A contingency that had to be planned for was the appalling possibility that the bomb release mechanism might fail. In such circumstances it would clearly have been unthinkable that the Valiant could return to its Christmas Island base, now the home of 3,000 service personnel living under canvas, with an armed nuclear weapon on board.  In the event of a release mechanism failure the plan was that the non-flight deck crew members would immediately bale out over the light fleet carrier Warrior, which was monitoring the tests.  Hubbard and his co-pilot would fly the aircraft and bomb a further 50 miles, setting another 200 miles on the automatic pilot, before ejecting themselves.  Two hundred miles further on, the aircraft’s engines would be automatically shut off and it would crash into the sea where the bomb would explode.
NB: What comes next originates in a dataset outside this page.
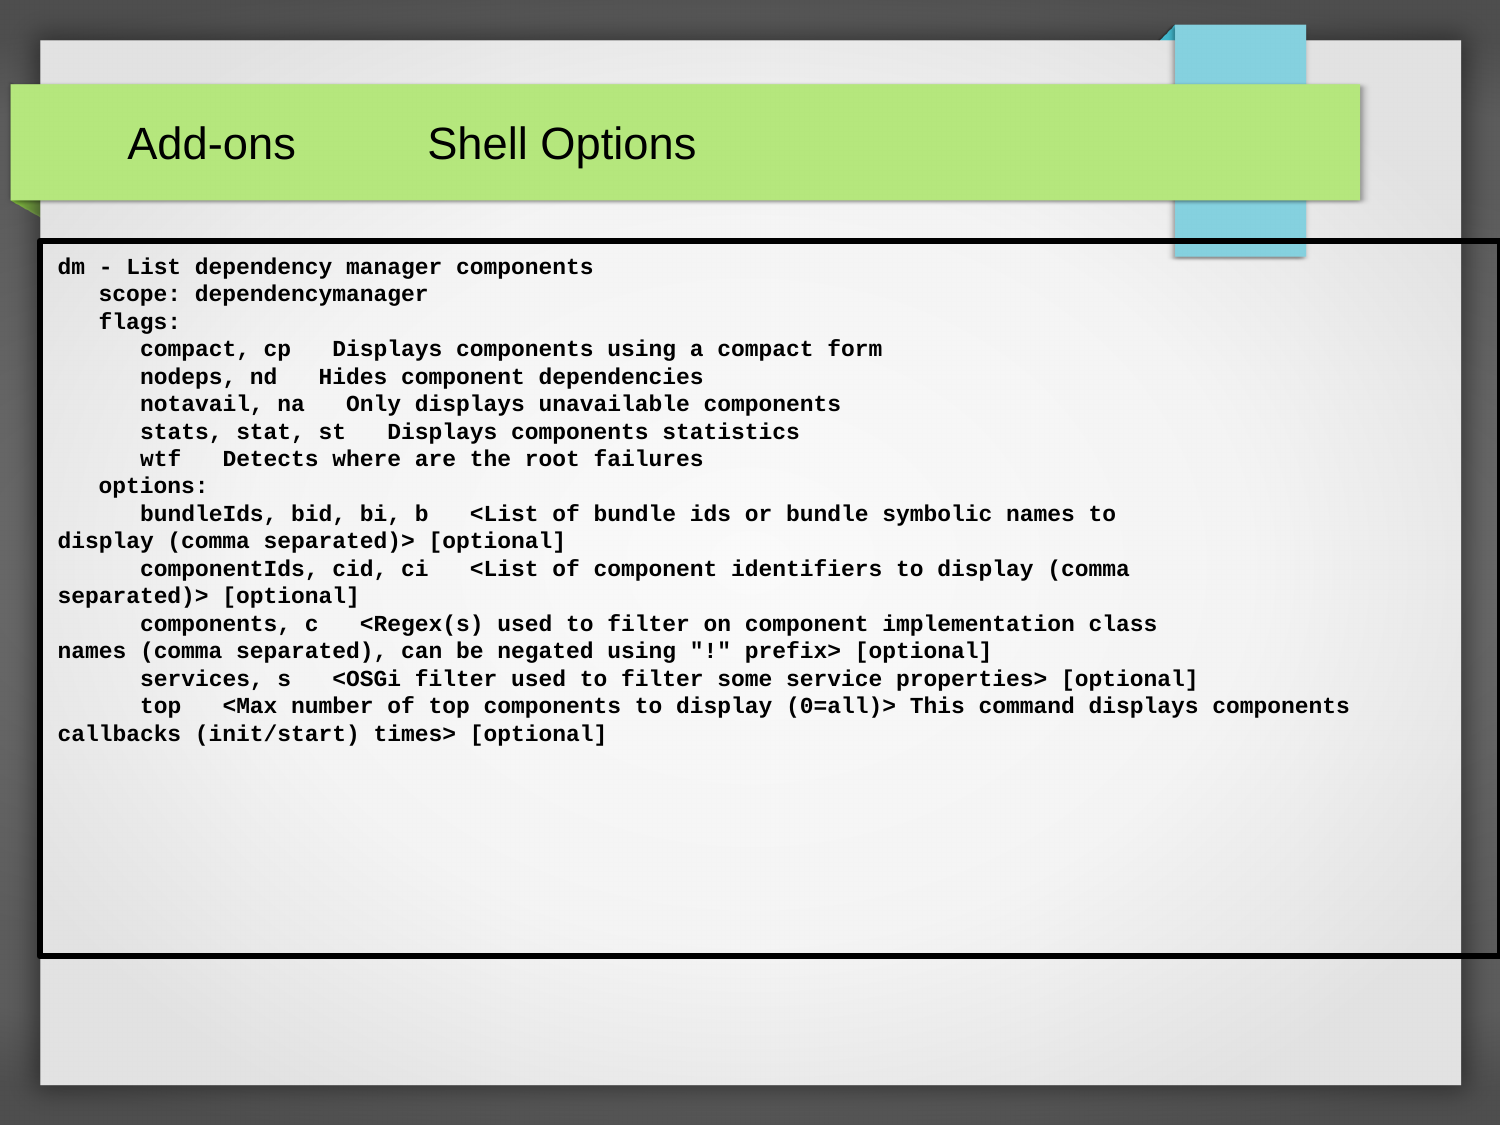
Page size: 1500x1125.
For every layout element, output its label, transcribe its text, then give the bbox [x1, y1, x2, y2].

text_box dm - List dependency manager components scope: dependencymanager flags: compact, cp Displays components using a compact form nodeps, nd Hides component dependencies notavail, na Only displays unavailable components stats, stat, st Displays components statistics wtf Detects where are the root failures options: bundleIds, bid, bi, b <List of bundle ids or bundle symbolic names to display (comma separated)> [optional] componentIds, cid, ci <List of component identifiers to display (comma separated)> [optional] components, c <Regex(s) used to filter on component implementation class names (comma separated), can be negated using "!" prefix> [optional] services, s <OSGi filter used to filter some service properties> [optional] top <Max number of top components to display (0=all)> This command displays components callbacks (init/start) times> [optional] [39, 241, 1500, 957]
title Add-ons Shell Options [112, 42, 1388, 238]
picture [0, 0, 1500, 1125]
Long before that time, it was hoped, Hubbard and his co-pilot would have been picked up by one of Warrior’s helicopters.

In the event no such grim contingency was necessary. The bomb release and the subsequent explosion at 8,000ft went exactly to plan.  It was the first time that a country had joined the thermonuclear club by dropping its first H-bomb.  ..... Hubbard and the crew of XD818 received immediate awards of the Air Force Cross.

 

 

Hubbard joined the RAF in 1940 and served two tours in Wellingtons, based in the Middle EAst and Italy.  He was awarded the DFC and promoted to Squadron Leader while on 70 Squadron supporting the advance up the peninsula of Italy. In 1950 he converted to the Gloster Meteor and after serving again in the Middle East he was awarded the OBE in 1952. Following this he converted to the Canberra and then in July 1956 to the Valiant, becoming C.O. of 49 Squadron in September of 1956. He remainded in charge of 49 until the end of the Grapple tests in the autumn of 1958, going then to the staff at HQ Bomber Command where he was responsible for the operational requirements of the V-Bomber force.

From 1961 to 1962 he commanded RAF El Adem, and then moved to Scampton where there were three Vulcan squadrons with Blue Steel, he was C.O. from 1963-4.

 

 

Group Captain Kenneth Hubbard, OBE, DFC, AFC, RAF bomber pilot;

February 26, 1920 to January 22, 2004.